Ülkemizde toplam enerji tüketiminin %33’ünün sanayide kullanıldığı düşünüldüğünde, bu sorumluluğu tüm sanayi kuruluşlarının paylaşması gerekmektedir. Doğtaş ailesi olarak bizler konunun öneminin farkındayız.
Doğtaş olarak enerji yönetiminde nasıl bir strateji izliyorsunuz? Şimdiye kadar bu alanda ne gibi adımlar attınız?
Enerjide çok uzun süredir yürüttüğümüz çalışmaları geçen yıl yayınlanan TS EN ISO 50001 standardının gerekleri çerçevesinde yürütmekteyiz. Bu konuyla ilgili olarak kendi personelimizden bir ekip oluşturduk. Bu ekip enerji yönetim sisteminin gerekliliklerini yerine getirmek üzere çalışmalara başladı ve bu çalışmaları hızlandırmak amacıyla uzman bir ekipten hizmet alınmakta. Bu kapsamda enerji boyutlarımızı değerlendirdik ve belirledik. Çok uzun süredir takip ettiğimiz verilere bu konudaki diğer açık alanları da ekleyerek büyük resmi ortaya çıkardık. Enerji verimliliğimiz artırmak için projelerimizi belirledik ve aksiyon planlarımızı oluşturduk.

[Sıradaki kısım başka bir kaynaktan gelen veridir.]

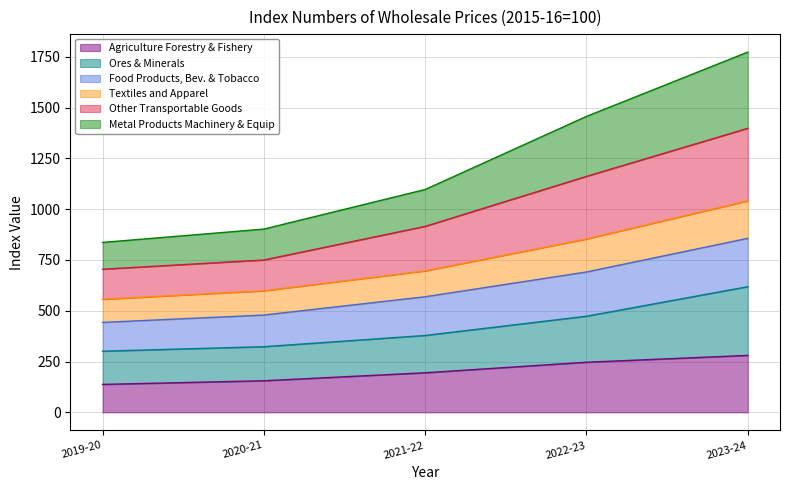

What is the maximum value for Agriculture Forestry & Fishery?

280.5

Her geçen gün üretimimizi artırırken birim üretim başına düşen enerji sarfiyatını azaltmak üzere projeler oluşturuyoruz.
Peki hedefleriniz neler?
Yaklaşık 600 TEB olan yıllık enerji tüketimimizi ilk yıl olan 2013 için %8, ikinci yıl da ve takip eden yıllarda ise oluşturmuş olduğumuz stratejik planlara bağlı olarak düşürmeyi planlıyoruz. Enerji verimliliği konusundaki hedefimiz sadece maliyetlerin düşürülmesine odaklı bir tasarruf anlayışından çıkarak, üretkenliği ve çevreyi gözeten verimlilik kavramı ile birlikte yüksek katma değerli ürünlere yönelen enerji yönetim anlayışını hayata geçirmek. Bu konudaki politikamızI ürettiğimiz mobilyaları mümkün olan en az enerjiyi tüketerek üretmek, bu yolla da müşterilerimizi ve çevreyi korumak, verimliliğimizi üst seviyede tutarak ekonomiye katkı sağlamak şeklinde açıklayabiliriz.
Enerji maliyetlerinizi düşürmek için otomasyon sistemlerine ne oranda başvuruyorsunuz?
Doğtaş olarak üretim hatlarımızda ve yardımcı tesisler bölümümüzde tükettiğimiz enerjimizi en ideal şekilde kullanmak için otomasyondan faydalanılıyor. Hava tüketimini izlemek için kurmuş olduğumuz otomasyon sistemi sayesinde 2012 yılının ilk 6 ayındaki hava kaçak oranımız şuan itibariyle %45 azalmış durumda. Bu otomasyon sistemi sayesinde aynı zamanda enerji tüketimimiz de azaldı.
Eski sistemleri daha verimli hale getirmek için otomasyon çalışmaları sürekli devam ediyor. Yeni yapacağımız yatırımlarda ve revizyon çalışmalarında bu yönde değerlendirme yaparak, kendi işletme giderlerimizi de düşürmeye çalışıyoruz.